School boards; employment of at least one school resource officer in elementary & secondary schools. (SB415)

Introduced By

Sen. Bill DeSteph (R-Virginia Beach) with support from co-patrons Del. Tim Anderson (R-Virginia Beach), and Sen. John Cosgrove (R-Chesapeake)

Progress

Introduced
Passed Committee
Passed House
Passed Senate
Signed by Governor
Became Law

Description

School boards; school resource officers; employment; threat assessment. Requires each school board to enter into a collaborative agreement with the local law-enforcement agency to employ at least one school resource officer in each public elementary and secondary school in the local school division. The bill provides that no school board shall be granted any full or partial waiver from such staffing requirements and that no school board that fails to fully comply with such staffing requirements is eligible for any grant or waiver from the Commonwealth, Board of Education, or Department of Education. The bill also requires each division superintendent to include on the threat assessment team established for each public elementary and secondary school in the local school division at least one school resource officer employed in the school. Read the Bill »

Outcome

Bill Has Failed

History

DateAction
01/11/2022Prefiled and ordered printed; offered 01/12/22 22104064D
01/11/2022Referred to Committee on Education and Health
01/28/2022Impact statement from DHCD/CLG (SB415CHP)
01/28/2022Impact statement from DPB (SB415)
01/28/2022Impact statement from DHCD/CLG (SB415)
02/01/2022Assigned Education sub: Public Education
02/03/2022Senate committee, floor amendments and substitutes offered
02/03/2022Failed to report (defeated) in Education and Health (4-Y 11-N) (see vote tally)

Duplicate Bills

The following bills are identical to this one: HB873.

Comments

VA NOW (National Organization for Women), tracking this bill in Photosynthesis, notes:

This raises concerns about children having negative encounters with police officers at a young age. A 2015 Center for Public Integrity report found Virginia had the highest number of student referrals to law enforcement - more than double the national average. A Virginia Tech analysis found that minorities and students with disabilities were disproportionately represented in the students referred to law enforcement. The ACLU of Virginia strongly opposed these bills, saying that police in schools too often become the go-to person for enforcing discipline, increasing the likelihood that routine misbehavior could lead to criminal charges.
SROs undermine the academic environment and allow for the escalation of routine administrative discipline. We need to invest in school nurses, counselors and other supportive services.
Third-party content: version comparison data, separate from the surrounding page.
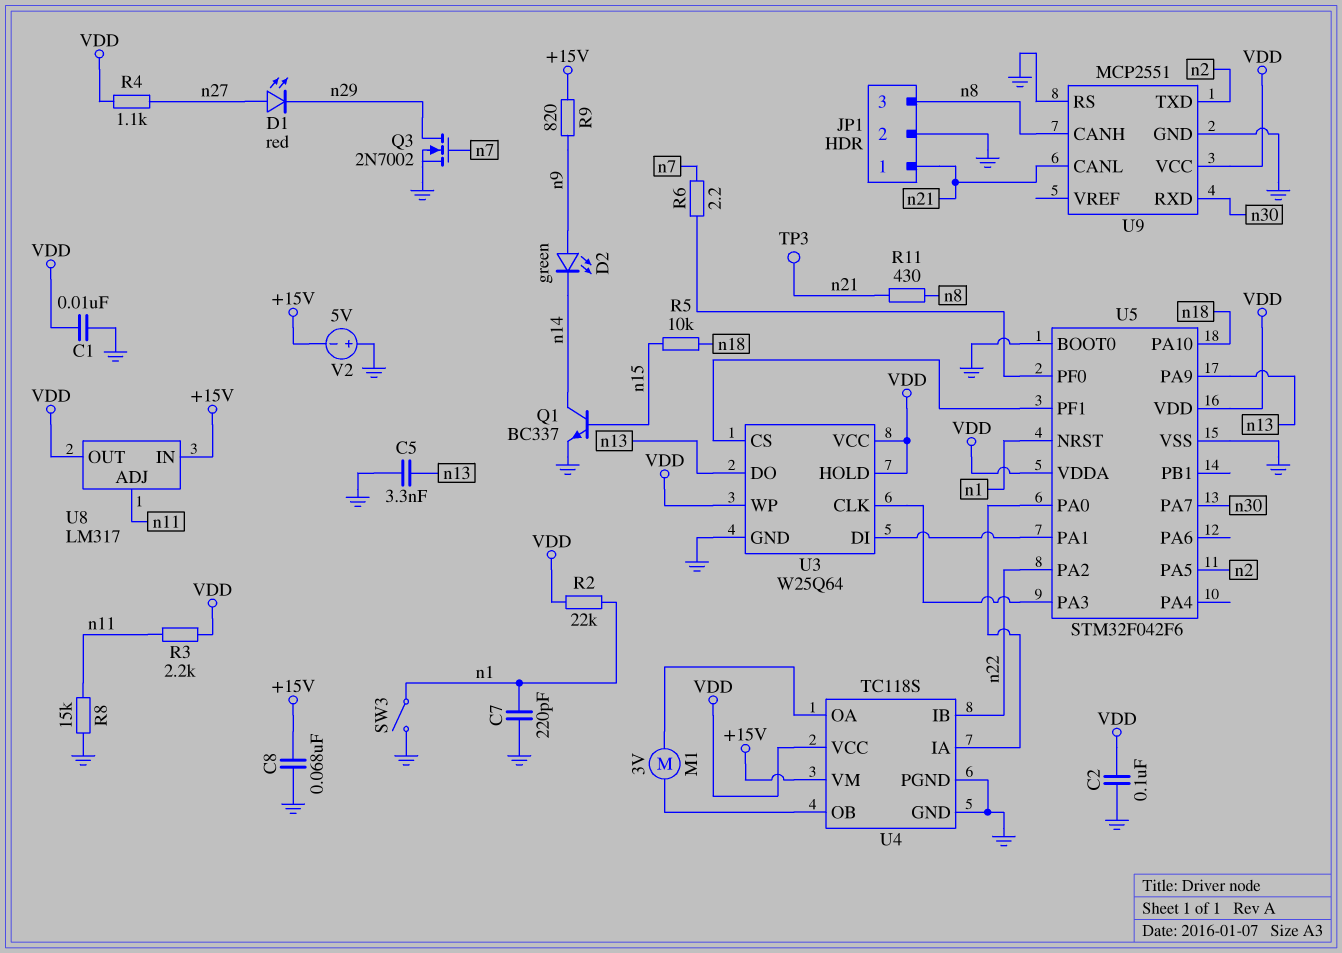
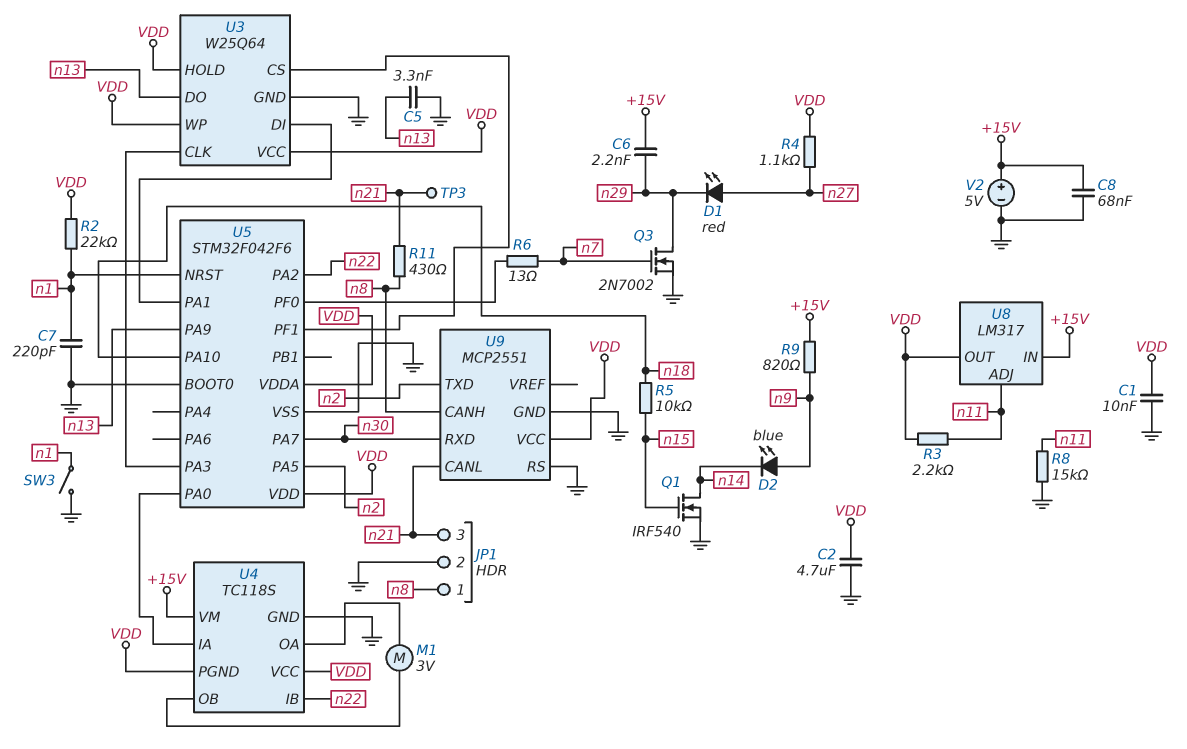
C2: 100nF (GND, VDD) -> 4.7uF (GND, VDD)
C6: none -> 2.2nF (+15V, n29)
D2: LED green (A n9, K n14) -> LED blue (A n9, K n14)
JP1 pin 1: n21 -> n8
JP1 pin 3: n8 -> n21
Q1: NPN BC337 (B n15, C n14, E GND) -> NMOS IRF540 (G n15, D n14, S GND)
R6: 2.2 (U5/PF0, n7) -> 13 (U5/PF0, n7)
U4 pin PGND: GND -> VDD
V2: 5V (plus GND, minus +15V) -> 5V (plus +15V, minus GND)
ACLU People Power Fairfax writes:

We share VA NOW's concerns and congratulate all those who voted NO on this bill in the Education Committee. It was rightly defeated. The disproportionate impact on students of color is our primary concern. We note in addition that the state should not be taking local control away from School Boards who know and should determine what their individual school's needs are. SRO expansion would be extremely costly, and most schools surveyed listed behavioral and mental health as the most pressing safety concerns. Increasing teacher pay is ​also a higher priority and badly needed especially during this pandemic.